26.07

 

A 47ª edição transformou o Parque João Câncio, em Serrita, num espetáculo de devoção.

Luce Pereira (texto)
Claire Alice Jean (foto)

O coração dos presentes à Missa do Vaqueiro, em Serrita (Sertão do Araripe, 586 quilômetros do Recife), parece não ter tamanho suficiente para comportar a emoção, na hora em que o Parque Estadual João Câncio começa a receber centenas deles, quase todos vestidos com a roupa e os adereços em couro. Vão entrando em seus cavalos ao som da música feita por Luiz Gonzaga em protesto pelo assassinato do primo Raimundo Jacó, na tarde de 8 de julho de 1954, na caatinga de Exu, enquanto trabalhava.
“Tengo/legotengo/lengotengo/lengotengo … O vaqueiro nordestino/morre sem deixar tostão/o seu nome é esquecido/ nas quebradas do Sertão …” Os versos ecoam pelo lugar, realçados pelo trote dos animais e o balançar natural dos chocalhos trazidos pelos donos, todos em silêncio. Sinceramente, aquilo dói e encanta.
Na verdade, encanta desde a formação do cortejo, na pista de acesso ao parque, quando homens e cavalos parecem experimentar a mesma alegria, afinal, vivem uma lida diária tão dura e cheia de dificuldades que ter uma festa dedicada a eles só pode mesmo enchê-los de orgulho. Seria esta a palavra, a metáfora perfeita? Parece pouco para descrever o momento cheio de simbolismo e mesmo os vaqueiros muito jovens não brigam contra as lágrimas que rolam na frente do palco armado para a celebração. Quanto mais os velhos … Ah, esses crispam o rosto e seguram o chapéu no peito, como se mandassem um recado para o coração não aprontar nenhuma. Entende-se. Sem esforço algum.
Neste ano, a cerimônia da 47ª missa, realizada na manhã do último domingo, foi marcada por sermões carregados de protestos contra a roubalheira no país, que repentistas trataram de amplificar na hora do Ofertório, a parte mais bonita: “O vaqueiro oferece as luvas / que protegem as suas mãos/ dos galhos de chique-chique/ nas quebradas do Sertão/ e elas são mais bonitas/ do que a caneta que assina/ o roubo da corrupção”. A cada alfinetada nos escândalos políticos, a plateia ia ao delírio, ainda mais quando dadas por religiosos sob o comando do bispo diocesano de Salgueiro, dom Magnus Henrique Lopes.

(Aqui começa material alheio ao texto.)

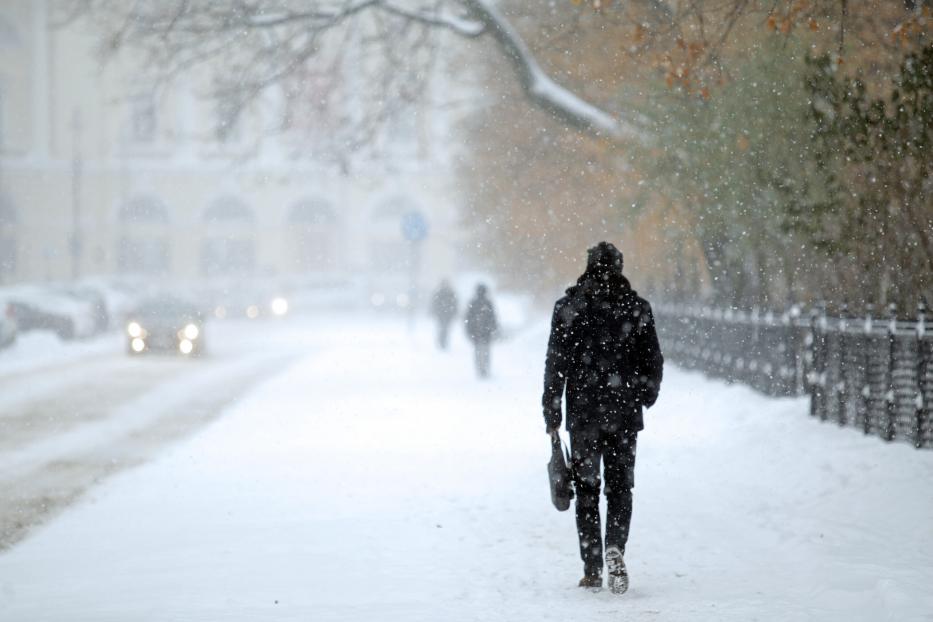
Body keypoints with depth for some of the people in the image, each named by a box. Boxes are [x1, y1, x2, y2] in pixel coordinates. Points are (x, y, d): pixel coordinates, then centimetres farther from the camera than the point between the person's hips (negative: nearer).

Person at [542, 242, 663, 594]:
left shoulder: (568, 308, -4)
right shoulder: (637, 307, -1)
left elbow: (555, 364, -5)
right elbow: (653, 361, 4)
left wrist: (551, 414, 2)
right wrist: (647, 396, 22)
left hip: (583, 414, -1)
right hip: (625, 414, 1)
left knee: (587, 489, 8)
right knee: (620, 485, 9)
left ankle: (592, 570, 8)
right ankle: (615, 547, -16)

Aplaudidíssimo, um concelebrante cujo avô viveu a dureza da profissão disparou: “Estamos sofrendo as consequências de um governo irresponsável (…) Preste atenção em um cretino que só vem em sua casa de quatro em quatro anos pedir voto (…) Que país é esse que deixa fechar milhares de escolas? “
Dividindo as celas com os vaqueiros, as crianças levadas por eles evidentemente não entendiam as mensagens cheias de indignação, mas muitas deveriam sentir que se achavam ali para abraçar a continuidade do ofício dos avós e dos pais. Na pega de boi realizada no dia anterior, em uma fazenda próxima, também estavam presentes e, usando chapéus de couro (algumas até com gibão), olhavam atentamente para aqueles homens se embrenhando na caatinga fechada atrás dos bois soltos durante a prova. Olhavam com deslumbramento, como se fossem naturais quedas e cortes provocados pela velocidade com que avançavam por entre os galhos, até se jogarem sobre o animal, tirar do pescoço dele a tabuleta e voltar correndo para entregá-la aos encarregados da cronometragem do tempo. Naquele olhar, certamente, estava escrita a sobrevivência de uma tradição, vez por outra ameaçada pelo descaso do poder público com a cultura. Este ano, o patrocínio da Empetur virou dúvida e a Missa correu o risco de não acontecer, o que seria, além de tudo, um desastre para a economia da pequena Serrita e de municípios vizinhos.
Nada a estranhar que existam pessoas para as quais a Missa do Vaqueiro tenha se tornado evento obrigatório. Gente que vai ao Parque Estadual João Câncio, sem perder um ano, praticamente desde a primeira edição, em 1970. Sim, porque a devoção ao ofício, a fé e o orgulho quando se juntam para iluminar rostos tão rústicos só podem mesmo produzir um espetáculo digno de ser visto de perto. Com toda a alegria e o respeito que aqueles homens merecem.